[Saved entries]
________
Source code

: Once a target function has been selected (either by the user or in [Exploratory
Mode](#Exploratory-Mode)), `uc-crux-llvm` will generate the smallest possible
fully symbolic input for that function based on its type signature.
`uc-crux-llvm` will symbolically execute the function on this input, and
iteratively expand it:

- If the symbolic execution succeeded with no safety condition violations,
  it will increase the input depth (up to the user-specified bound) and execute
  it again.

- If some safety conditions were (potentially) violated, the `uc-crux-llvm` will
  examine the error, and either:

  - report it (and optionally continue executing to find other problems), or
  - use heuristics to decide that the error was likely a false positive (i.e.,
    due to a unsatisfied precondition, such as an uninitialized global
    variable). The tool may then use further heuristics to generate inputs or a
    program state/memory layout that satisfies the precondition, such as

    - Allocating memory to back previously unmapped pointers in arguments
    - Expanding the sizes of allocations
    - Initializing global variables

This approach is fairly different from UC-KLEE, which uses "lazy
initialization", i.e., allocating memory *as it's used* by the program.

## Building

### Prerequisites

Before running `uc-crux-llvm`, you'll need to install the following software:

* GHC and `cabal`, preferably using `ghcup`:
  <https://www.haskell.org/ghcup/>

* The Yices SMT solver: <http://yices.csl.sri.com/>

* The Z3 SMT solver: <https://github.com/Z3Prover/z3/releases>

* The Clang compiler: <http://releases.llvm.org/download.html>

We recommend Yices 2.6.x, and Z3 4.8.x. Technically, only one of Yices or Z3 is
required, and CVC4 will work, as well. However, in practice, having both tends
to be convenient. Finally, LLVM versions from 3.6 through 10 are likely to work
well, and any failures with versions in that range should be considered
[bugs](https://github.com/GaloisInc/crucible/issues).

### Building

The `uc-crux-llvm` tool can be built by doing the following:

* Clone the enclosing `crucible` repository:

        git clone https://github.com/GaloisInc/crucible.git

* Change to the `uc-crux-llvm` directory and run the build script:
________
Up to and including the line with "due to a unsatisfied", print every line of the records from the start.

Source code

: Once a target function has been selected (either by the user or in [Exploratory
Mode](#Exploratory-Mode)), `uc-crux-llvm` will generate the smallest possible
fully symbolic input for that function based on its type signature.
`uc-crux-llvm` will symbolically execute the function on this input, and
iteratively expand it:

- If the symbolic execution succeeded with no safety condition violations,
  it will increase the input depth (up to the user-specified bound) and execute
  it again.

- If some safety conditions were (potentially) violated, the `uc-crux-llvm` will
  examine the error, and either:

  - report it (and optionally continue executing to find other problems), or
  - use heuristics to decide that the error was likely a false positive (i.e.,
    due to a unsatisfied precondition, such as an uninitialized global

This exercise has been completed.